Environmental Policy is incredibly important in protecting our overall health and the health of our land. It is made up of various rules and regulations which protect us and the organisms living within our environment. While we often take for granted such things as clean water, due to the United States environmental policy, we are able to live and survive in a mostly clean and livable atmosphere. 
http://www.cincoer.com/images/Earth.jpg accessed 5/7/12

While large and financially powerful groups often dictate the environmental policies surrounding us, we as citizens can make a change as well. Power in numbers with citizen movements for environmental quality have been thriving throughout the globe. In China, a large protest led by students and artists ended up canceling plans to build various dams on the Nu River. 
Many of our policy are dictated through more economic standards of cost-benefit analysis. This allows us to essentially weigh the pros and cons and come to an intelligent conclusion which handles the matter properly. 


Major Environmental Laws:


Various major environmental laws protect the world around us and allow us to drink clean water, breath clean air, eat clean food, etc. The following are our most important and major environmental laws:


National Environmental Policy Act (NEPA) (1969); establishes public oversight


The Clean Air Act (1970); regulates air emissions


The Clean Water Act (1972); protects surface water


The Endangered Species Act (1973); protects wildlife


The Superfund Act (1980); lists hazardous sites


How Policies are Made:


There are important governmental steps made in-order-to create and enforce such laws as the ones mentioned above. Environmental laws can exist on a local level, national level, and international level. In the United States environmental laws (at the federal level) can be modified and placed into effect through the three branches of government; legislative, judicial, and executive. 

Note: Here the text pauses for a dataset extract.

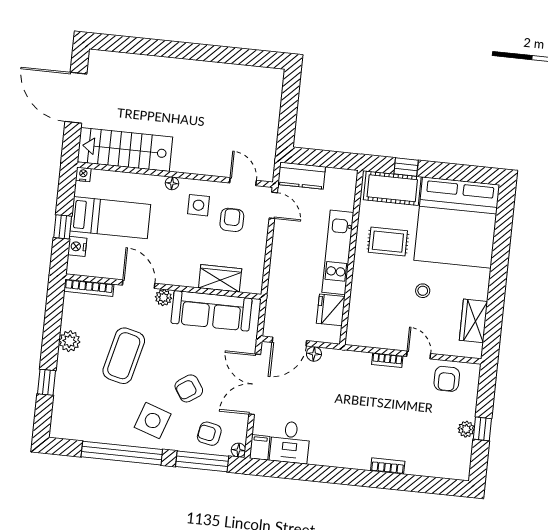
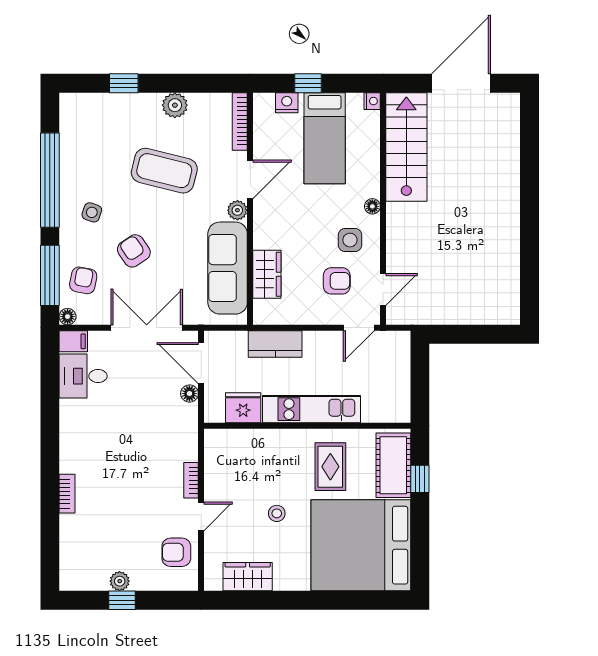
kitchen counter: (302, 176) -> (275, 344), moved, turned -90
side table: (153, 421) -> (92, 212), width x0.54, depth x0.54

The legislative brand of government establishes the federal laws. Thousands of laws and bill are proposed every year, which must be enacted by Congress and signed by the President to come into effect. It’s important to be involved in our governmental elections and aware of the power an individual can have.


http://thepurporters.files.wordpress.com/2011/04/rfs-graph.png?w=640&h=465&h=465 accessed 5/7/12


The judicial branch resolves legal disputes through recognizing exactly what the law means, if laws have been broken, and whether it violates our constitution. Interpretation and dissection of each law is important in establishing all components and affects of a law. 


The executive brand directs administrative law. The executive branch includes the EPA (Environmental Protection Agency), who are in charge of enforcing their public laws and have direct contact with the President in doing so. 


International Policies:

http://www.hrmi.org/wide_international_policy.jpg accessed 5/7/12

Throughout the past 25 years over 170 international policies have been brought into effect to protect our world. Major international meetings are held to determine these policies, which gather representatives of 113 countries to speak and negotiate on what will be placed into effect. One of the first meetings which sprung many more was in 1972 concerning the Human Environment in Stockholm. Other notable international agreements include: 


The Convention on International Trade in Endangered Species (CITES, 1973)


The Montreal Protocol (1987)


The Basel Convention (1992)


The UN Framework Convention on Climate Change (1994)


Often, international agreements are based around an idea that care about their reputation internationally. 


What Can We Do?:


As citizens, the most important thing we can do is become aware, make others aware, and greatly reduce our consumption of resources. There are many who have devoted their lives and careers to educating others on such topics, and we need as much as we can get. There are various undergraduate and internship opportunities to individuals who find passion in making change. We need to make it a priority to educate ourselves and others in any way we can to help support the longevity of ourselves, our planet, and all of the organisms that share it with us.